Saturday, November 5, 2011

Felted Bowls

LOVE THEM!  Let me just tell you, this has taken me FOREVER to get these results.  I read that you didn't need 100% wool yarn and that a front load washer works just fine...  Well, I am here to tell you...use 100% wool yarn and the front load washer doesn't work all that great.  They also were a lot smaller than I anticipated but a perfect size to start with!  I plan on making larger ones and use them bed side to hold jewelry overnight.

I saw this wonderful idea at
Also see here where they use circular needles, if you prefer.

Now for the HOW TO:
1.  Use 100% wool yarn.  The yarn I ended up using actually states 'IDEAL FOR KNIT, CROCHET AND FELTED PROJECTS.  I was SOLD after my trial and errors with 'blends'.

2.  Cast on 40 stitches.

3.  Knit one row and purl the next.  Repeat until you have 2 1/2 to 3 inches long.

4.  Once you have reached the desired length:
     Knit 3 stitches then 2 together, repeat until you have reached the end of the row.

5.  Purl a row.

6.  Knit 2 stitches then 2 together, repeat until you have reached the end of the row.

7.  Purl a row.

8.  Knit 1 stitch then 2 together, repeat until you have reached the end of the row.

9.  Purl a row.

10.  Cast/Bind Off.  Leave approximately 5 inches of yarn once you are tied off.

11.  You can thread a yarn needle and go back through the bind off stitches.  I used the knitting needles to weave it back through.

12.  Once the yarn is put back through the bind off stitches, pull on the yarn and it will gather to make the bottom of the bowl.

13.  Then stitch up the sides to form the bowl.

14.  Tie the remaining yarn string to the beginning yarn string and trim.  You are now ready to felt...

15.  Ideal Felting Process:  Put bowls into top loading washing machine with hot water and tennis balls, stopping before it goes to spin and restart.  (Jeans were mentioned as well.)

Another Felting Process:  Put bowls into boiling water on stove and use spoon to mash bowls against sides of pan.

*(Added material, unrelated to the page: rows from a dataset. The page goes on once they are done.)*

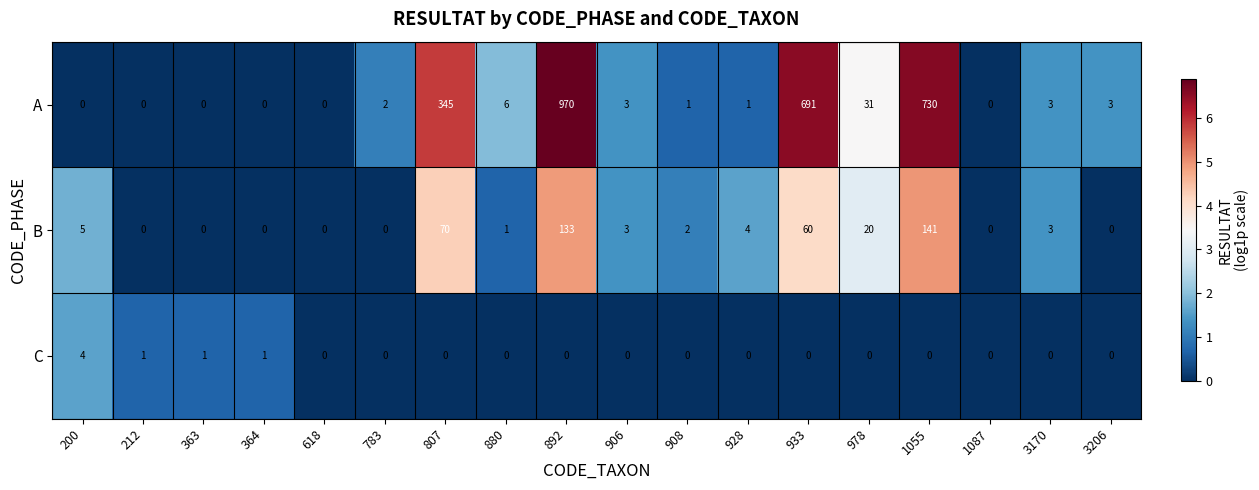

What is the difference between the maximum and second lowest values in the C series?

4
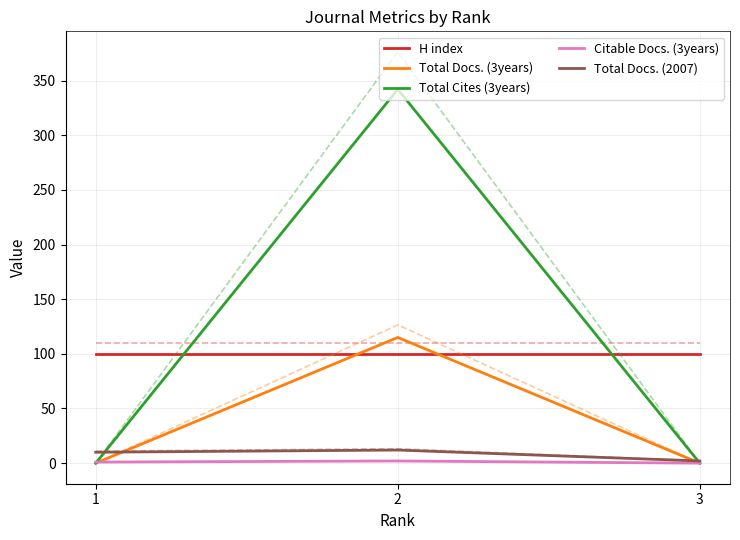

What is the greatest value displayed?

342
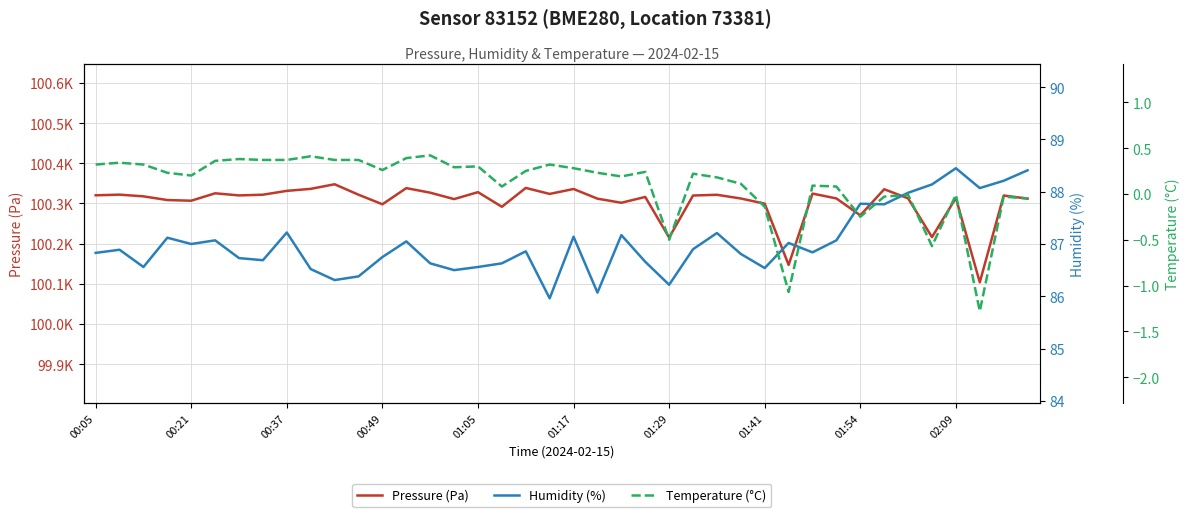

At which label does Humidity (%) first exceed 86?

00:05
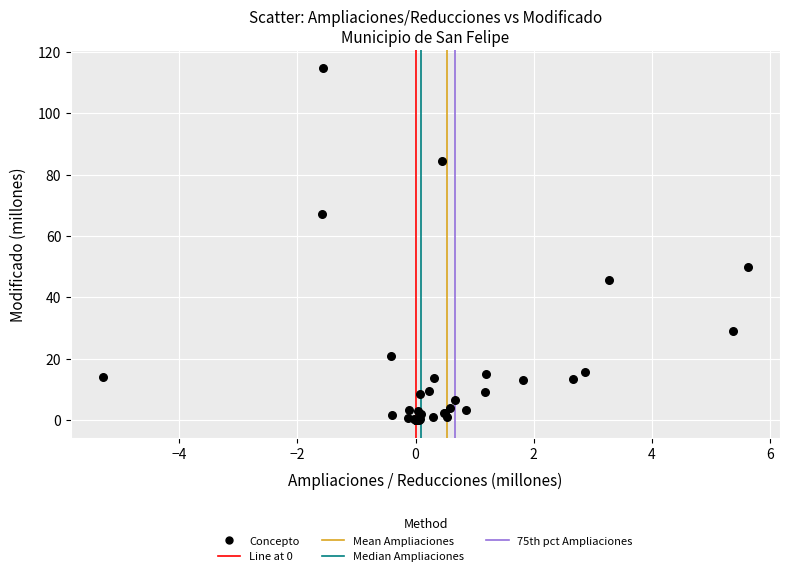

What Y value in the scatter plot is closest to 57?

50.0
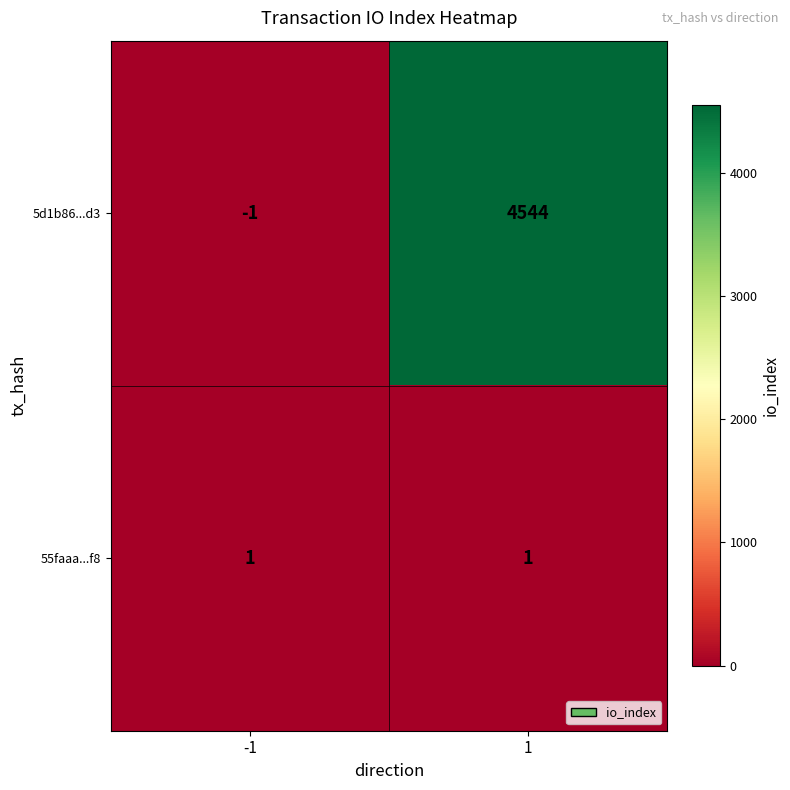

List the series in order of their overall mean, highest first.

5d1b86...d3, 55faaa...f8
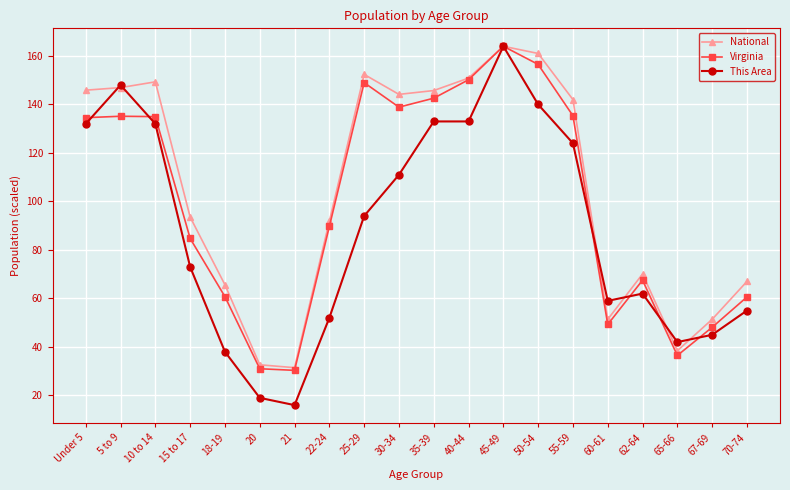

How many lines are shown in the chart?

3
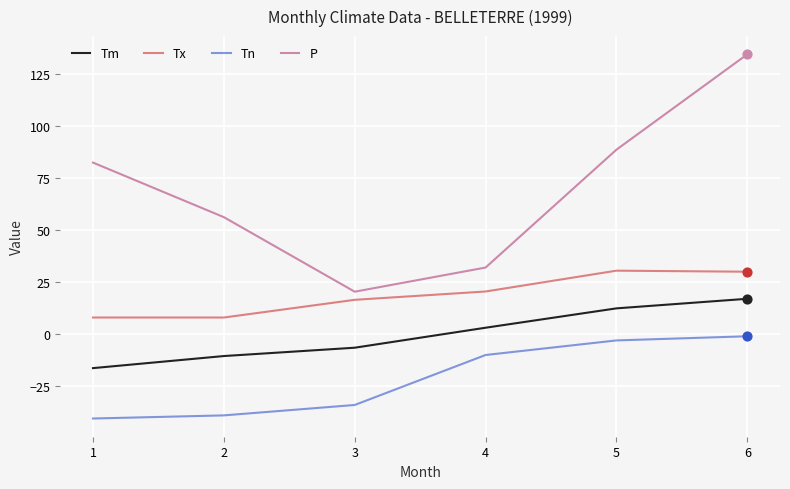

At how many categories does at least one series exceed 33?

4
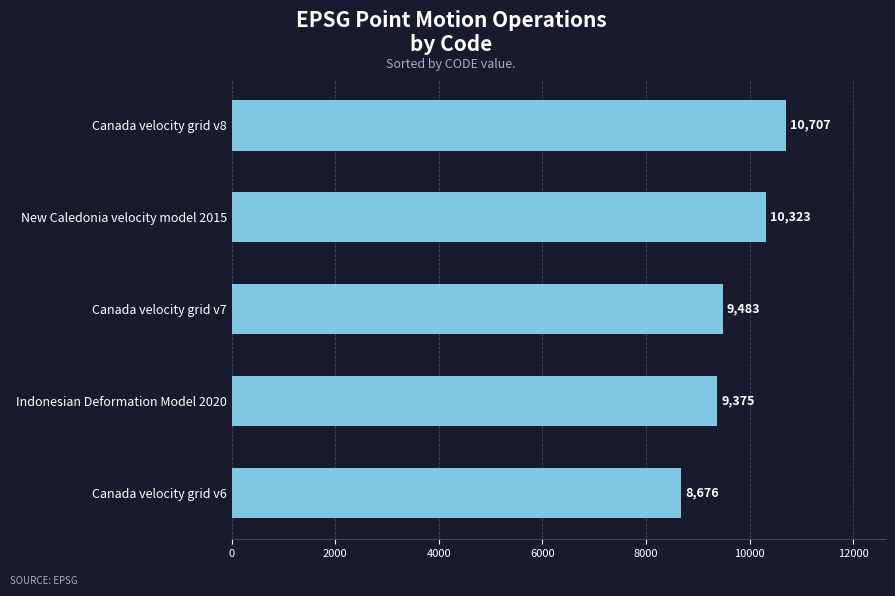

Which has a higher value, Canada velocity grid v7 or New Caledonia velocity model 2015?

New Caledonia velocity model 2015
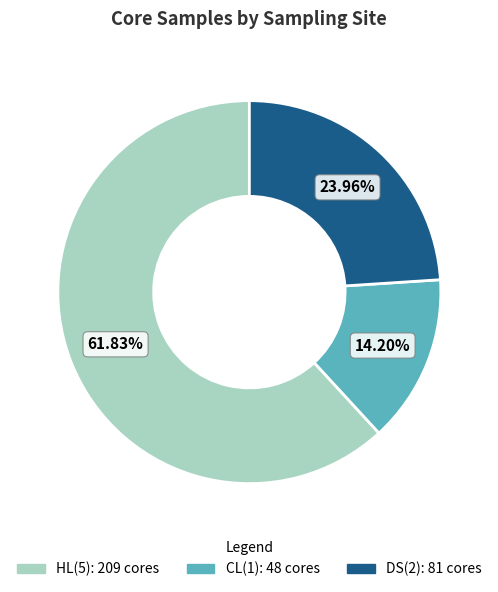

Which slice represents more than half of the pie?

HL(5)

My Felting Process:  Put bowls into front loading washer with tennis balls.  I put it on the hot cycle with no spin.  I stopped the machine every so often and roughed up my bowls, rubbing them against each other.  (I did not feel that my process was progressing in a timely manner.  I may try the stove top process at a later time.

16.  Once bowls have reached desired felt (ness?), wring them out and shape them (I used the tennis balls), and let dry.

Viola!  LOVE Them!!

I could have let them go a bit longer in the wash, as you can still see some stitching.  I will make sure to do so when I make my larger bowls.  I will have to adapt the stitch pattern above for a larger bowl.  I will be sure to post when I am finished.